* **Exercise aim**:
Lines in the listing below that include the word "لشعبة" need to be copied.

[Data to process Boundary: Start]

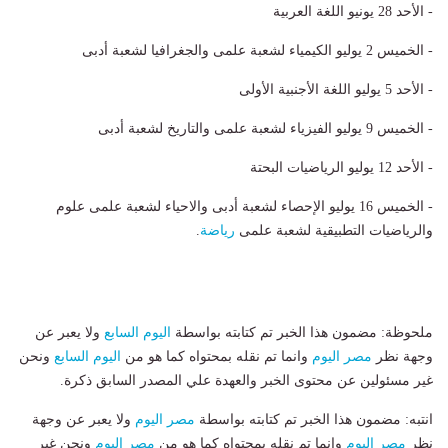
- الأحد 28 يونيو اللغة العربية
- الخميس 2 يوليو الكيمياء لشعبة علمى والجغرافيا لشعبة أدبى
- الأحد 5 يوليو اللغة الأجنبية الأولى
- الخميس 9 يوليو الفيزياء لشعبة علمى والتاريخ لشعبة أدبى
- الأحد 12 يوليو الرياضيات البحتة
- الخميس 16 يوليو الإحصاء لشعبة أدبى والاحياء لشعبة علمى علوم
والرياضيات التطبيقية لشعبة علمى
رياضة
.
ملحوظة: مضمون هذا الخبر تم كتابته بواسطة
اليوم السابع
ولا يعبر عن
وجهة نظر
مصر اليوم
وانما تم نقله بمحتواه كما هو من
اليوم السابع
ونحن
غير مسئولين عن محتوى الخبر والعهدة علي المصدر السابق ذكرة.
انتبه: مضمون هذا الخبر تم كتابته بواسطة
مصر اليوم
ولا يعبر عن وجهة
نظر
مصر اليوم
وانما تم نقله بمحتواه كما هو من
مصر اليوم
ونحن غير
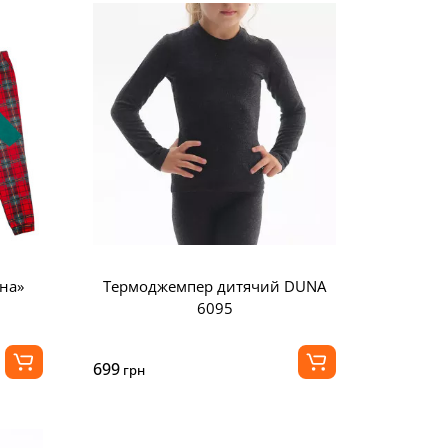
на»
Термоджемпер дитячий DUNA
6095
699
грн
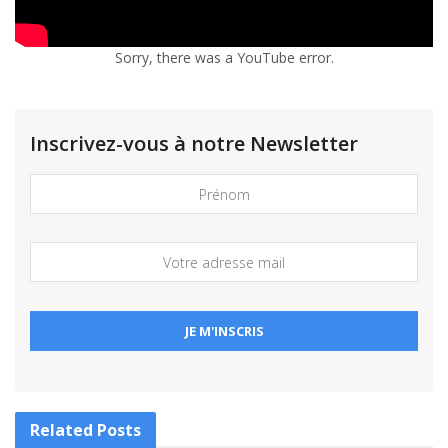
Sorry, there was a YouTube error.
Inscrivez-vous à notre Newsletter
Related
Posts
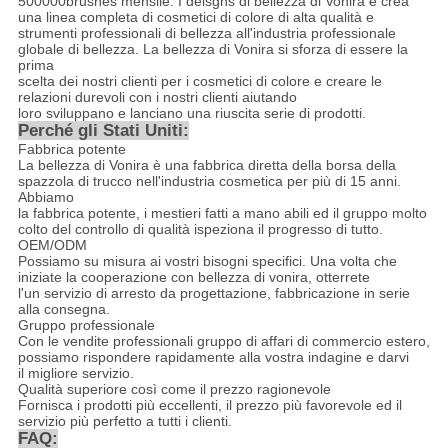
500000brushes mensile. I deisgns di bellezza di Vonira e crea
una linea completa di cosmetici di colore di alta qualità e
strumenti professionali di bellezza all'industria professionale
globale di bellezza. La bellezza di Vonira si sforza di essere la
prima
scelta dei nostri clienti per i cosmetici di colore e creare le
relazioni durevoli con i nostri clienti aiutando
loro sviluppano e lanciano una riuscita serie di prodotti.
Perché gli Stati Uniti:
Fabbrica potente
La bellezza di Vonira è una fabbrica diretta della borsa della
spazzola di trucco nell'industria cosmetica per più di 15 anni.
Abbiamo
la fabbrica potente, i mestieri fatti a mano abili ed il gruppo molto
colto del controllo di qualità ispeziona il progresso di tutto.
OEM/ODM
Possiamo su misura ai vostri bisogni specifici. Una volta che
iniziate la cooperazione con bellezza di vonira, otterrete
l'un servizio di arresto da progettazione, fabbricazione in serie
alla consegna.
Gruppo professionale
Con le vendite professionali gruppo di affari di commercio estero,
possiamo rispondere rapidamente alla vostra indagine e darvi
il migliore servizio.
Qualità superiore così come il prezzo ragionevole
Fornisca i prodotti più eccellenti, il prezzo più favorevole ed il
servizio più perfetto a tutti i clienti.
FAQ:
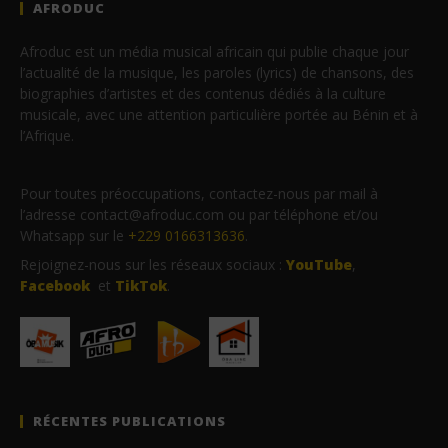
AFRODUC
Afroduc est un média musical africain qui publie chaque jour
l’actualité de la musique, les paroles (lyrics) de chansons, des
biographies d’artistes et des contenus dédiés à la culture
musicale, avec une attention particulière portée au Bénin et à
l’Afrique.
Pour toutes préoccupations, contactez-nous par mail à
l’adresse contact@afroduc.com ou par téléphone et/ou
Whatsapp sur le
+229 0166313636
.
Rejoignez-nous sur les réseaux sociaux :
YouTube
,
Facebook
et
TikTok
.
RÉCENTES PUBLICATIONS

[Data to process Boundary: End]

* **Answer**:
- الخميس 2 يوليو الكيمياء لشعبة علمى والجغرافيا لشعبة أدبى
- الخميس 9 يوليو الفيزياء لشعبة علمى والتاريخ لشعبة أدبى
- الخميس 16 يوليو الإحصاء لشعبة أدبى والاحياء لشعبة علمى علوم
والرياضيات التطبيقية لشعبة علمى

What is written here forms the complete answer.